The Implicit Values of A Good Hand Shake: Handheld Multi-Frame Neural Depth Refinement
This enables improved depth sensing for point-and-shoot smartphone photography, particularly for tabletop scenes, though it is incremental as it builds on existing sensor data and optimization methods.
The paper tackles the problem of generating high-resolution depth maps for smartphone photography by leveraging natural handshake motion and existing sensors, achieving high-fidelity depth estimates for close-range objects without extra hardware or user interaction.

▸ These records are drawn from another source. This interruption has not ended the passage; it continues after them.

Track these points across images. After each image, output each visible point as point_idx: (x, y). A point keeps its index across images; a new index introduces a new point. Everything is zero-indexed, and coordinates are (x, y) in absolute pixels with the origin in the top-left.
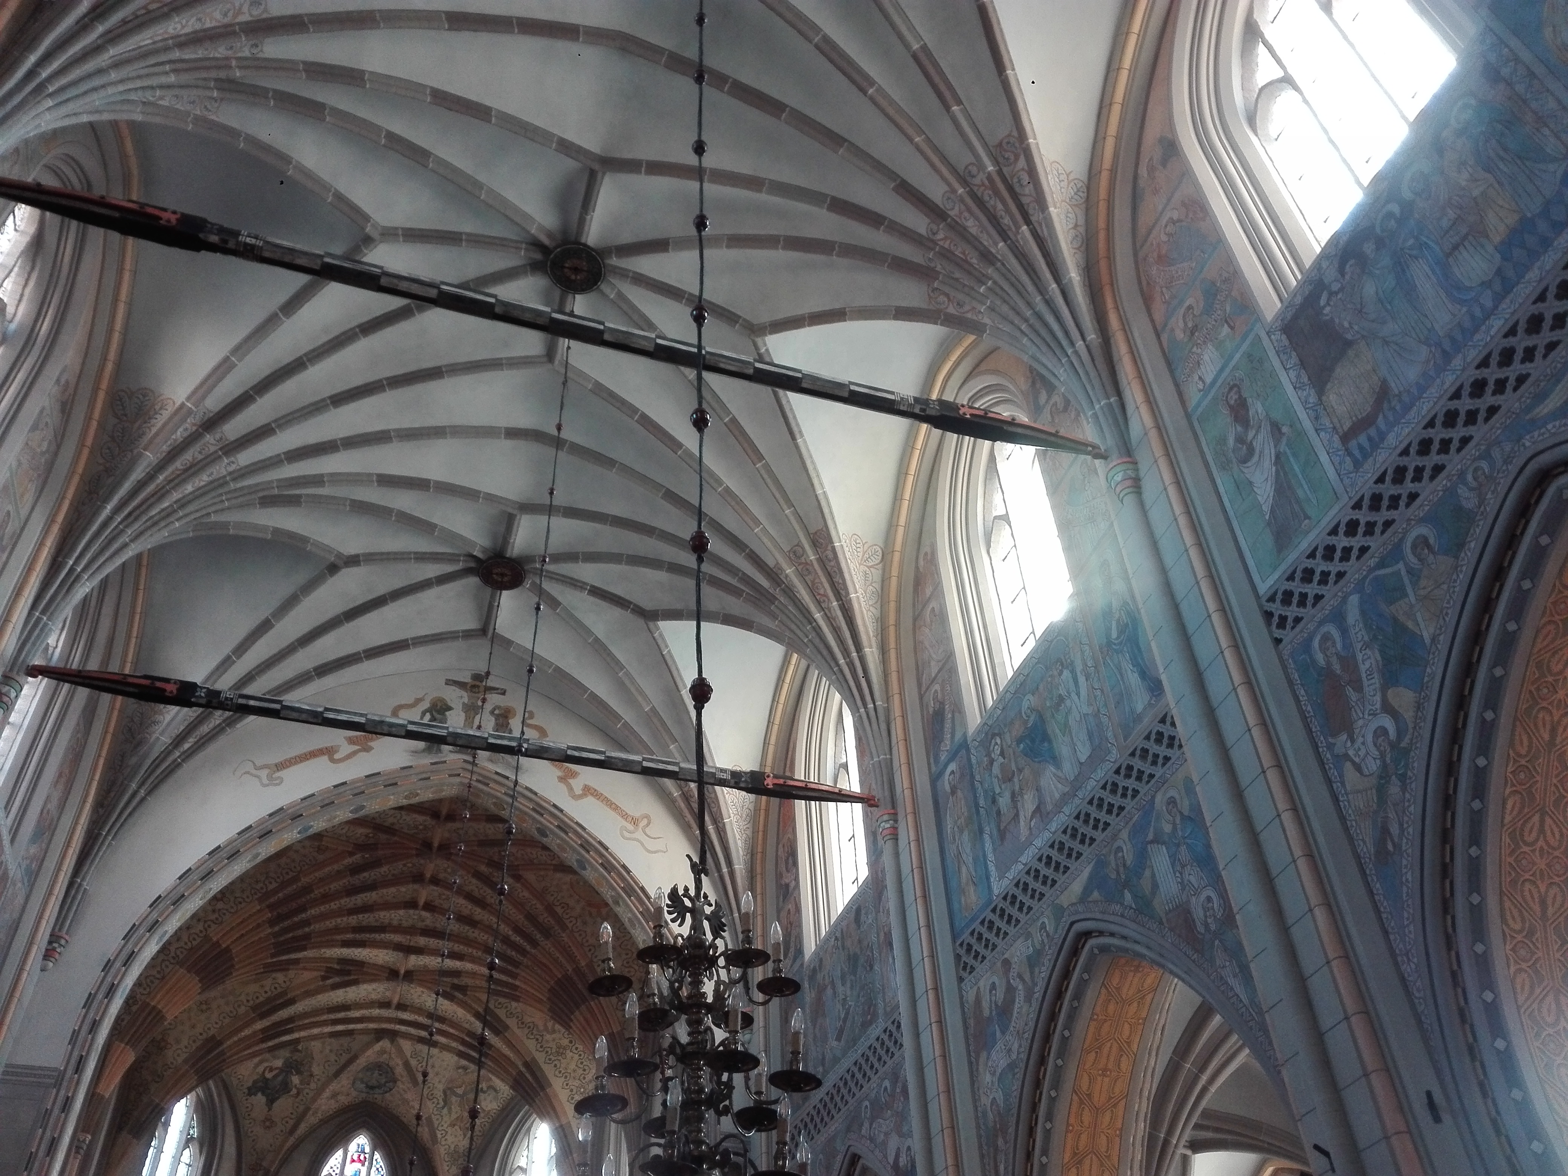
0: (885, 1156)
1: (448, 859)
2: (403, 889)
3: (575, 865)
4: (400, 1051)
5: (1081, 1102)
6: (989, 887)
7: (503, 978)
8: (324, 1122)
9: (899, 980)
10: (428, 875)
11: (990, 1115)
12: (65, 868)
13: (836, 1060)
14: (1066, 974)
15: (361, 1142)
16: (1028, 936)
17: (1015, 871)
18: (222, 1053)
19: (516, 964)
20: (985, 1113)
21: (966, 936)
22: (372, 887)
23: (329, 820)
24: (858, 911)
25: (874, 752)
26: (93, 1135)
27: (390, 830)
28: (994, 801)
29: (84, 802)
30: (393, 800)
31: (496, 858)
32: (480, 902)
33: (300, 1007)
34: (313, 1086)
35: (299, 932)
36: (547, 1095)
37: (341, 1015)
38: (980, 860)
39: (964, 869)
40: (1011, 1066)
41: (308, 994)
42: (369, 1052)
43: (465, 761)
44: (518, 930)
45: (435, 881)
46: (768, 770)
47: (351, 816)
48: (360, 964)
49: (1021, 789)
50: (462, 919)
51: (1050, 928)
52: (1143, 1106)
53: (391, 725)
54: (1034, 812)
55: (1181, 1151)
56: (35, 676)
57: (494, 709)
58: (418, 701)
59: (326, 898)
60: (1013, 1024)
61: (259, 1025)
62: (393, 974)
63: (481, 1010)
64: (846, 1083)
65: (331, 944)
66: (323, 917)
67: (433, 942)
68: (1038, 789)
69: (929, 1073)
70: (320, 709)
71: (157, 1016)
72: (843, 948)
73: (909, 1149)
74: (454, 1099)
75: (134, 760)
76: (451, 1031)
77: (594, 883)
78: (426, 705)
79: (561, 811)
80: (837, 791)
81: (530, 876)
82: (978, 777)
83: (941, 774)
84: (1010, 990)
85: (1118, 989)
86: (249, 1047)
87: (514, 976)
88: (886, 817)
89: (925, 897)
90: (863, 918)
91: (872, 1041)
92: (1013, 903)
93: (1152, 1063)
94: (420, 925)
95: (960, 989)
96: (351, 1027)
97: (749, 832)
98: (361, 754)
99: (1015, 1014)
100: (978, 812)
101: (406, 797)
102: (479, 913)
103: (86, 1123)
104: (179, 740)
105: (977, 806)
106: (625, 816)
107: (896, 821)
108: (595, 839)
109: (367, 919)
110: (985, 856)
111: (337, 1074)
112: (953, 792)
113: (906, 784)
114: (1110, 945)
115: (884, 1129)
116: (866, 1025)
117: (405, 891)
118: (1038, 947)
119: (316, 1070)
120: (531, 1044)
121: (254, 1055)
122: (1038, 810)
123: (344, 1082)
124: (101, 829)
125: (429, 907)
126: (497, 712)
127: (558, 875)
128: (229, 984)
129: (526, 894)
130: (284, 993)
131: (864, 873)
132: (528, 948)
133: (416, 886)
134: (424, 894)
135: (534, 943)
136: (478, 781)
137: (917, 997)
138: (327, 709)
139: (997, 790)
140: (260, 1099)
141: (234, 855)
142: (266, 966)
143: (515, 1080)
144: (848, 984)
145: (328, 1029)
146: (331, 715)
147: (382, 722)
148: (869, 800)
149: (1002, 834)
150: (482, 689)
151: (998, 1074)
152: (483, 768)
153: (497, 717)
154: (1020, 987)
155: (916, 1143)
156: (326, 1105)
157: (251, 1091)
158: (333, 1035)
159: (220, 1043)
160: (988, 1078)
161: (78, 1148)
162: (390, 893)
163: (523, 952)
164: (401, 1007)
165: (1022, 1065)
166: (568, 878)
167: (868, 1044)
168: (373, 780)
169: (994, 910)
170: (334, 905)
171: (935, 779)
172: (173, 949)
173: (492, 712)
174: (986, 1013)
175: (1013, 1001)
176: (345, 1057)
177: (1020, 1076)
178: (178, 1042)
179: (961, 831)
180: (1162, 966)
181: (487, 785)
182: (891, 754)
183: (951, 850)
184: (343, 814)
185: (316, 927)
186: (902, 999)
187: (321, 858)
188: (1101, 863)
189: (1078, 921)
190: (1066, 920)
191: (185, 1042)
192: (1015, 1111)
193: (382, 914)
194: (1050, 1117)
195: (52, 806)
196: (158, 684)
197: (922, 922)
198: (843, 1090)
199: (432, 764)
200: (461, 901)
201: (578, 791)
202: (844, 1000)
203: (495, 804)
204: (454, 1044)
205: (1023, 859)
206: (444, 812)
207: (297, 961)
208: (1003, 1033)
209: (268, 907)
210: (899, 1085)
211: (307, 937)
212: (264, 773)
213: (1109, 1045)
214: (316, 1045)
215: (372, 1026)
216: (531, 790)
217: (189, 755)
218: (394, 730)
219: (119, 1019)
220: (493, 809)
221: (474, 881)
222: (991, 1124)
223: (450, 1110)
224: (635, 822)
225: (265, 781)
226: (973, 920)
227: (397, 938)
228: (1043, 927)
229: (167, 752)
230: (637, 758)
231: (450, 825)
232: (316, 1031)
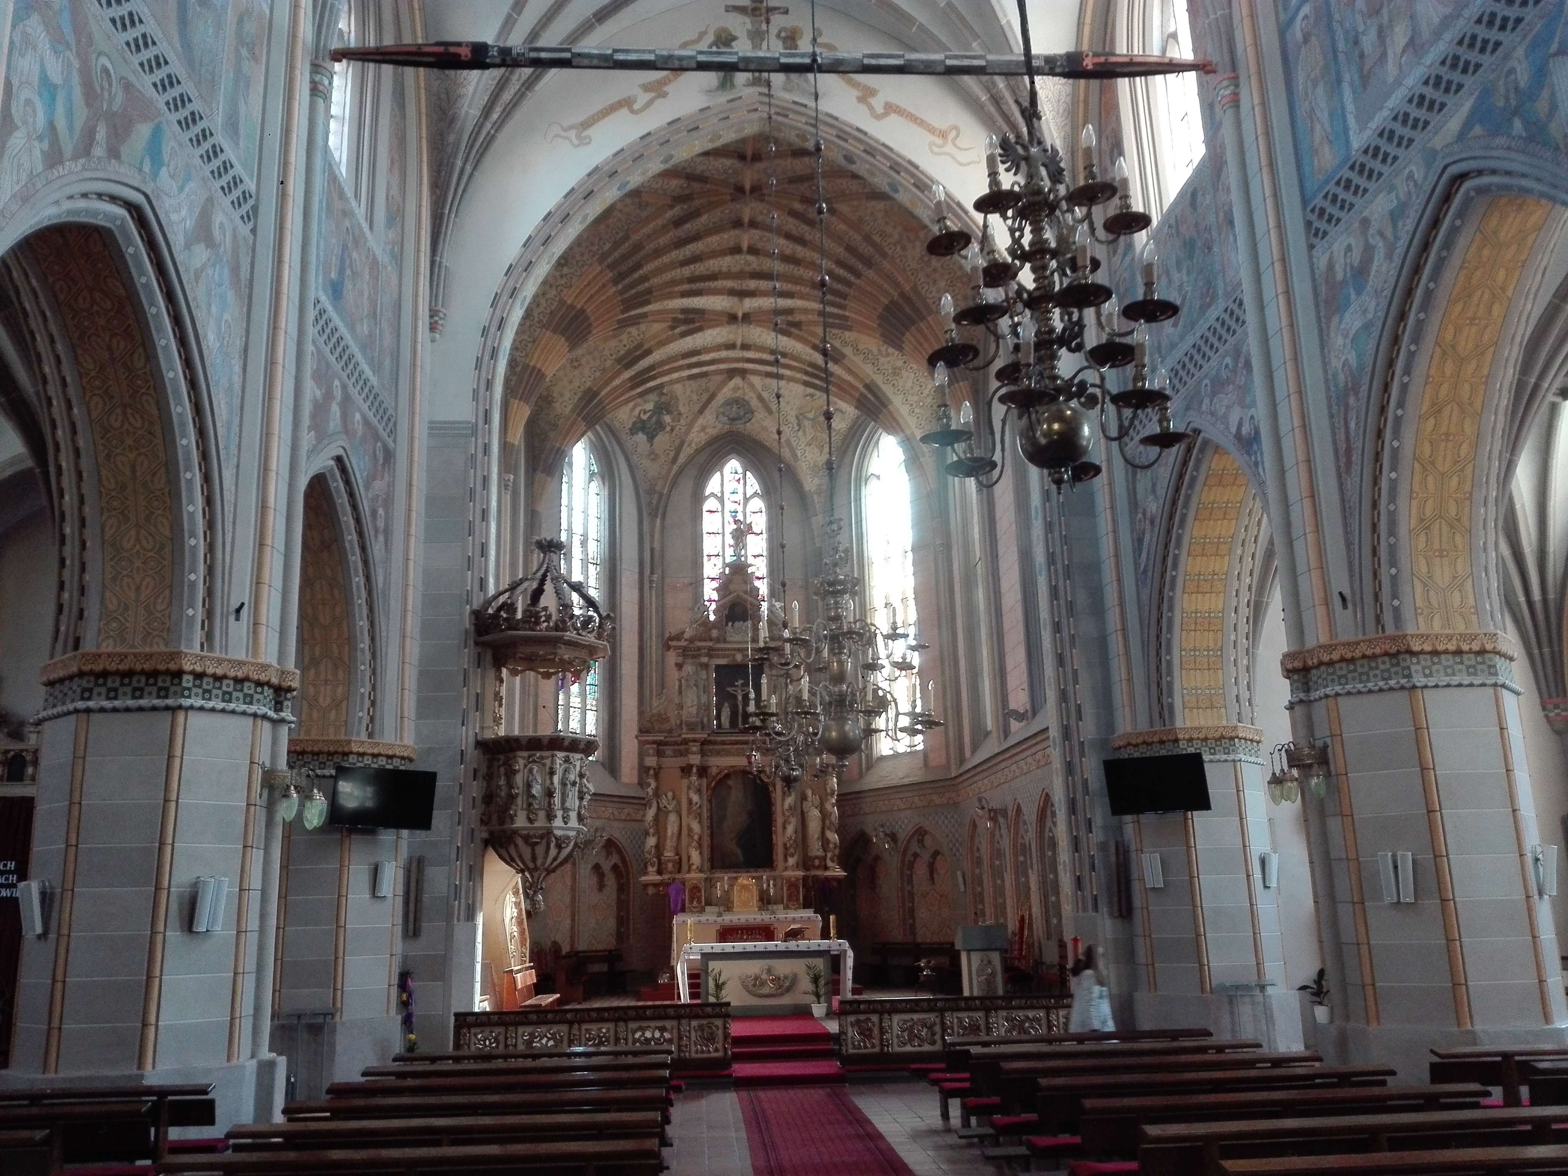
0: (1227, 428)
1: (762, 200)
2: (726, 236)
3: (887, 189)
4: (752, 386)
5: (1444, 353)
6: (1348, 142)
7: (835, 311)
8: (699, 451)
9: (1241, 258)
10: (746, 220)
11: (1341, 377)
12: (423, 248)
13: (1173, 346)
14: (1435, 223)
15: (733, 465)
16: (1392, 188)
17: (1381, 118)
18: (601, 401)
19: (844, 296)
20: (1335, 375)
21: (1318, 202)
22: (696, 237)
23: (644, 173)
24: (1194, 195)
25: (1210, 8)
26: (515, 475)
27: (702, 179)
28: (1356, 42)
29: (421, 184)
30: (699, 145)
31: (808, 194)
32: (800, 241)
33: (656, 356)
34: (683, 422)
35: (640, 288)
36: (890, 413)
37: (694, 360)
38: (1338, 115)
39: (1318, 127)
40: (1366, 327)
41: (662, 343)
42: (725, 390)
43: (760, 94)
44: (840, 263)
45: (753, 224)
46: (1085, 47)
47: (663, 167)
48: (701, 312)
49: (1390, 21)
50: (787, 259)
51: (1418, 175)
52: (1513, 353)
53: (681, 59)
54: (1406, 47)
55: (1551, 398)
56: (340, 61)
57: (780, 32)
58: (702, 35)
59: (658, 253)
60: (1370, 283)
61: (627, 375)
62: (732, 318)
63: (817, 342)
64: (1184, 366)
65: (671, 296)
66: (658, 271)
67: (764, 285)
68: (1412, 17)
69: (1274, 343)
70: (609, 52)
71: (539, 375)
72: (1178, 234)
73: (1252, 417)
74: (806, 422)
75: (452, 138)
76: (794, 364)
77: (908, 204)
78: (710, 38)
79: (866, 134)
80: (1167, 61)
81: (843, 208)
82: (1337, 17)
83: (1291, 21)
84: (1369, 250)
85: (1495, 233)
86: (622, 394)
87: (843, 307)
88: (1225, 83)
89: (1271, 165)
90: (1199, 199)
91: (1212, 321)
92: (1375, 155)
93: (1529, 306)
94: (747, 269)
95: (1311, 257)
96: (705, 369)
97: (1068, 129)
98: (658, 101)
99: (1373, 273)
100: (1336, 57)
101: (711, 141)
102: (800, 251)
103: (507, 466)
104: (487, 111)
105: (1335, 51)
106: (932, 130)
107: (1237, 86)
108: (904, 159)
109: (699, 269)
110: (1343, 108)
111: (701, 411)
112: (1306, 39)
113: (1249, 40)
114: (1490, 185)
115: (1225, 402)
116: (1204, 308)
117: (727, 238)
118: (1402, 197)
119: (683, 409)
120: (868, 369)
121: (627, 401)
122: (1411, 42)
123: (709, 416)
124: (443, 208)
125: (753, 251)
126: (783, 34)
127: (873, 203)
128: (591, 341)
129: (843, 227)
130: (640, 345)
131: (1199, 151)
132: (852, 279)
133: (737, 232)
134: (746, 238)
135: (858, 274)
136: (778, 114)
137: (1262, 270)
138: (616, 51)
139: (1361, 28)
140: (641, 437)
141: (565, 219)
142: (620, 321)
143: (858, 400)
144: (1184, 271)
145: (686, 373)
146: (620, 57)
147: (670, 57)
148: (1204, 66)
149: (1365, 80)
150: (763, 11)
151: (1351, 336)
152: (779, 99)
153: (784, 40)
154: (1381, 244)
155: (1261, 411)
156: (697, 437)
157: (633, 431)
158: (691, 377)
159: (597, 394)
160: (1340, 341)
161: (506, 486)
162: (714, 241)
163: (849, 284)
164: (745, 347)
165: (1379, 324)
166: (881, 205)
167: (1206, 326)
168: (675, 126)
169: (1352, 168)
170: (666, 259)
171: (1283, 31)
172: (535, 314)
173: (778, 36)
174: (1340, 276)
175: (1371, 260)
176: (705, 396)
177: (1376, 334)
178: (562, 395)
179: (1315, 85)
180: (1553, 199)
181: (786, 116)
182: (1230, 7)
183: (1302, 110)
184: (655, 166)
185: (655, 281)
186: (1245, 276)
187: (644, 214)
188: (1487, 92)
189: (1454, 162)
190: (1439, 164)
191: (567, 395)
192: (1369, 369)
193: (711, 262)
194: (1407, 371)
195: (395, 191)
196: (452, 49)
197: (1268, 192)
198: (1181, 372)
199: (729, 101)
200: (782, 241)
201: (880, 110)
202: (1181, 287)
203: (798, 136)
204: (799, 376)
205: (1391, 103)
206: (749, 153)
207: (645, 315)
208: (1359, 293)
209: (609, 266)
210: (1242, 360)
211: (649, 291)
212: (572, 134)
213: (1479, 293)
214: (678, 388)
215: (722, 366)
216: (831, 116)
217: (500, 125)
218: (685, 64)
219: (507, 380)
220: (797, 142)
221: (790, 220)
222: (1341, 385)
223: (805, 433)
224: (943, 135)
225: (576, 142)
226: (1327, 182)
227: (730, 284)
228: (1410, 176)
229: (479, 126)
230: (938, 57)
231: (758, 166)
232: (675, 376)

Modern smartphones can continuously stream multi-megapixel RGB images at 60Hz, synchronized with high-quality 3D pose information and low-resolution LiDAR-driven depth estimates. During a snapshot photograph, the natural unsteadiness of the photographer's hands offers millimeter-scale variation in camera pose, which we can capture along with RGB and depth in a circular buffer. In this work we explore how, from a bundle of these measurements acquired during viewfinding, we can combine dense micro-baseline parallax cues with kilopixel LiDAR depth to distill a high-fidelity depth map. We take a test-time optimization approach and train a coordinate MLP to output photometrically and geometrically consistent depth estimates at the continuous coordinates along the path traced by the photographer's natural hand shake. With no additional hardware, artificial hand motion, or user interaction beyond the press of a button, our proposed method brings high-resolution depth estimates to point-and-shoot "tabletop" photography -- textured objects at close range.